*KUTIPAN DOKUMEN*.
········

Jumat, 06 Desember 2019

Empat Kata Ajaib Ubah Karakter Murid Lebih Baik




Oleh Alfi Faridian


Jam terakhir di kelas itu sangat tidak kondusif. Kelas bagai kapal pecah. Ada yang bernyanyi-nyanyi, mendengarkan musik, bahkan ada yang tidur lelap. Salamku saat memasuki kelas tersebut hanya beberapa murid yang membalasnya. Aku hampir tak bisa menahan emosi. Namun Aku segera kontrol diri, tarik napas panjang, teringat komitmenku bahwa aku tak boleh marah ke muridku. Empati harus tetap dimunculkan.

········

*PETIKAN DATA*.
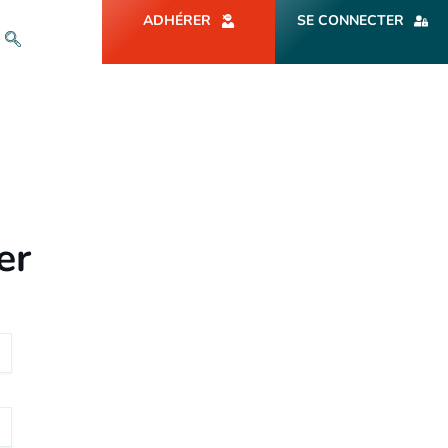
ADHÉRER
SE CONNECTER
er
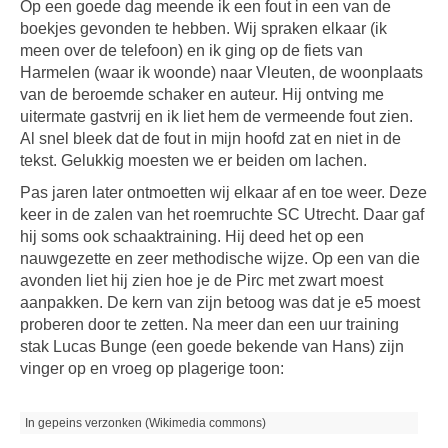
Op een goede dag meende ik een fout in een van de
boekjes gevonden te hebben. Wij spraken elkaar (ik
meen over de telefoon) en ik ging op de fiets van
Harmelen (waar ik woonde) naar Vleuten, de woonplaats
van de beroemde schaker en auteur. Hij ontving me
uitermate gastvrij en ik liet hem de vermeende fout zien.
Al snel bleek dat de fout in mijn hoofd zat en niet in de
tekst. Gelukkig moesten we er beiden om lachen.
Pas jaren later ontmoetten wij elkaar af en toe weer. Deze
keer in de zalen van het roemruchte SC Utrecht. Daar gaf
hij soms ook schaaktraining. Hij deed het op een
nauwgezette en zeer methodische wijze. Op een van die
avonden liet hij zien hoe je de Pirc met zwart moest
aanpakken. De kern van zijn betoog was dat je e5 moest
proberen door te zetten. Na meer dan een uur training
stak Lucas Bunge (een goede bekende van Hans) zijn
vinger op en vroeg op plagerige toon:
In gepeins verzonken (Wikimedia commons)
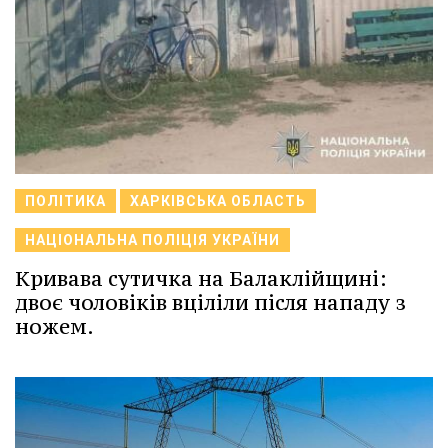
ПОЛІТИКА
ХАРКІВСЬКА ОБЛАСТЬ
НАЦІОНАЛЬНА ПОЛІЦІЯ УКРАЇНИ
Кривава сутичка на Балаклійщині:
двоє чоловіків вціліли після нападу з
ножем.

········

*BUTIR TINDAKAN 1*.
Jawab pertanyaan berikut berdasarkan artikel tentang karakter murid.
(a) Pada hari dan tanggal berapa artikel itu dimuat?
(b) Siapa penulis artikel itu?
(c) Kelas pada jam terakhir diibaratkan seperti apa?
*BUTIR TINDAKAN 2*. Tolong salin kata demi kata bagian artikel tentang karakter murid, mulai dari "Jam terakhir di" sampai "harus tetap dimunculkan.".
Entri di atas tidak diperlukan.

*JAWABAN TERTULIS 1*.
(a) Jumat, 06 Desember 2019
(b) Alfi Faridian
(c) Kapal pecah

*JAWABAN TERTULIS 2*.
Jam terakhir di kelas itu sangat tidak kondusif. Kelas bagai kapal pecah. Ada yang bernyanyi-nyanyi, mendengarkan musik, bahkan ada yang tidur lelap. Salamku saat memasuki kelas tersebut hanya beberapa murid yang membalasnya. Aku hampir tak bisa menahan emosi. Namun Aku segera kontrol diri, tarik napas panjang, teringat komitmenku bahwa aku tak boleh marah ke muridku. Empati harus tetap dimunculkan.